Start of Information shown

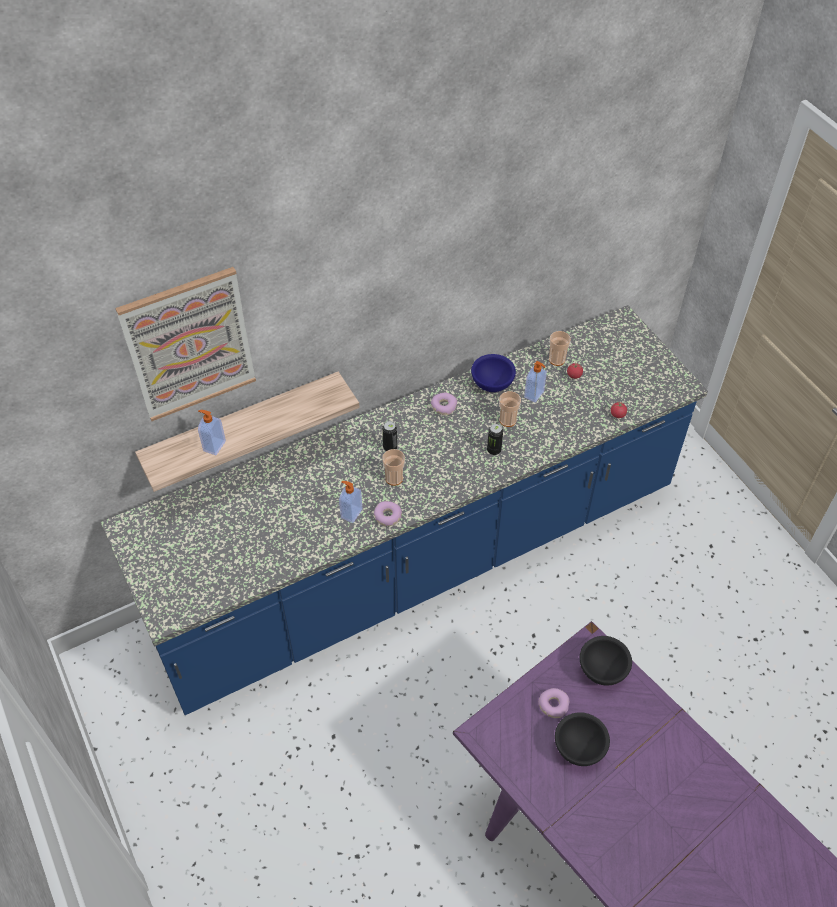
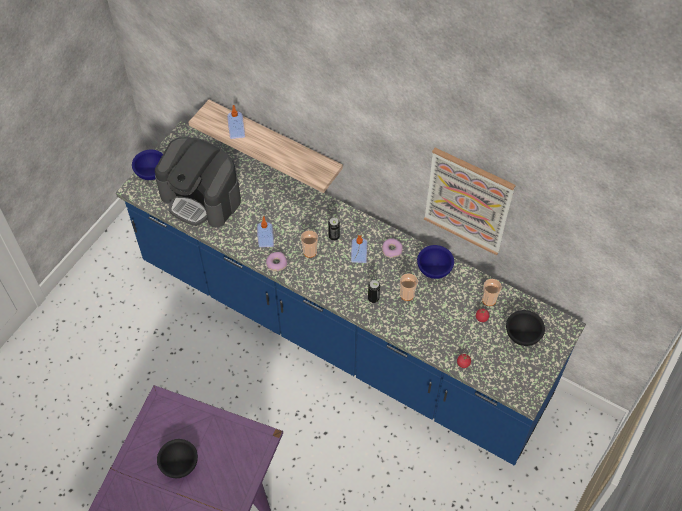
camera: 60 degrees right, 5 degrees up
(155, 586) = (152, 172): none -> blue bowl
(189, 344) = (247, 64): picture -> picture (468, 201)
(237, 549) = (201, 198): none -> coffee machine
(534, 394) = (443, 300): soap dispenser -> soap dispenser (358, 258)
(553, 705) = (203, 435): donut -> none
(601, 670) = (246, 454): black bowl -> black bowl (522, 335)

End of Information shown

### Work task
Report only how many lines in the entries above contain the string "none".

### Answer space
3